Some fans were outraged that Logano would bump and run Truex after Truex had ran him clean for six laps. Truex deemed a victim and hero, and once again Logano deemed a villain that should be penalized. I’m struggling to understand the logic with this line of thinking.
It was not that long ago that fans overwhelmingly voted in a poll to convince Bruton Smith to alter the race track at Bristol to change it back to “how it used to be”. How it used to be was defined as a one groove, single file racetrack that made it difficult to pass. Why did the fans want this? Because they were demanding to see the bump and run. That’s what makes it exciting. I even recall a fan being interviewed on local news near Bristol stating “we do not want three wide racing at Bristol.
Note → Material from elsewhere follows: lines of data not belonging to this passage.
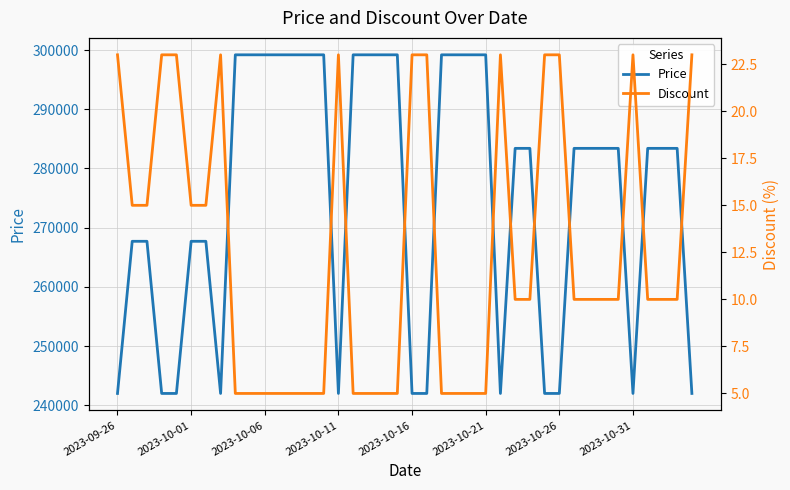

Rank the series by their average value, from lowest to highest.

Discount, Price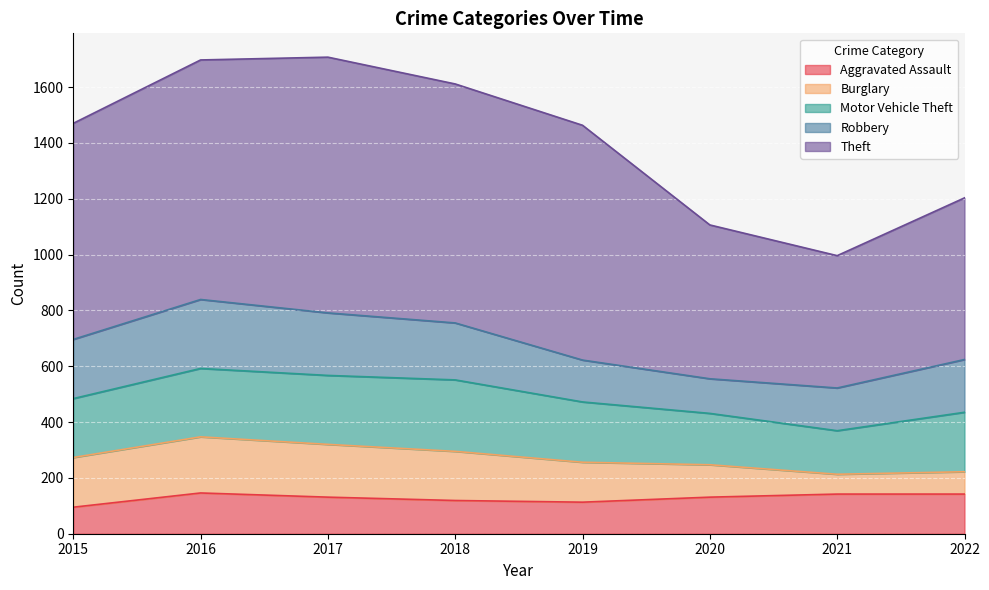

Which has a higher value, 2016 or 2019?

2016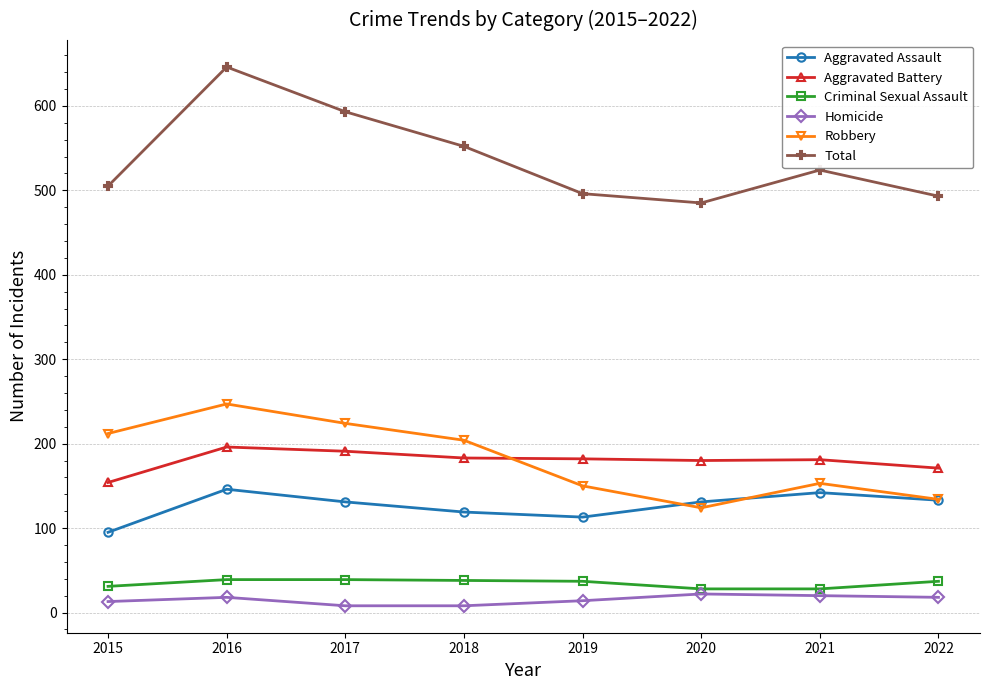

At which category is the sum across all series the highest?

2016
That’s not what it’s about. It’s about bump and run”. That’s “the game” fans want.
So, fans convinced a track owner to spend millions of dollars to bring back the bump and run, yet this week we are complaining about a textbook bump and run. Makes sense, right?
Perhaps the problem is not the game, but the players. Logano has earned a reputation as a hard racer. He has drawn the criticism from a lot of fans for racing hard and yes, sometimes giving a bump and run. Fans defended Matt Kenseth when he deliberately waited to take out Logano at Martinsville in 2015 ending his championship run. They even complained about the event that started it all at Kansas where Kenseth threw two huge blocks and forced Logano into the wall. Logano bumped Kenseth in response, but fans did not like it.
So, this weekend they scream “you race people they way they race you”. Yet, when Logano did that, they complained. So, the common denominator is Logano. Many fans seem to have the impression that Logano is arrogant and entitled. Some rich kid who had everything handed to him on a silver platter. Regardless of how he received the opportunities he had, he still had to perform, and he performed exceptionally well.
Perhaps this perception of Logano and his background explains why the fan’s opinion of Dale Earnhardt Sr, who was famous for bump and run, wrecking someone to pass, and intimidating other drivers, is completely different. Earnhardt Sr is hailed as superhero for doing exactly what Logano is being vilified for. Here we are 18 years after the death of Earnhardt and we still see decals of the iconic “3” on vehicles. The difference? Earnhardt was a blue-collar racer. Many fans could identify with him. He worked a typical job and raced on the weekends, eventually working his way up to NASCAR’s highest level. They do not have this perception about Logano. So, it’s the same game, but a different player.
There’s a reason NASCAR uses video footage of ’76 Daytona, ’79 Daytona, and that famous Kurt Busch-Ricky Craven slugfest from Darlington, for promotional advertising. That reason is -that’s what fans want. That’s what makes them want to attend and watch. That’s “the game” that is desired. They just want ONLY their favorite driver to be the one winning the game.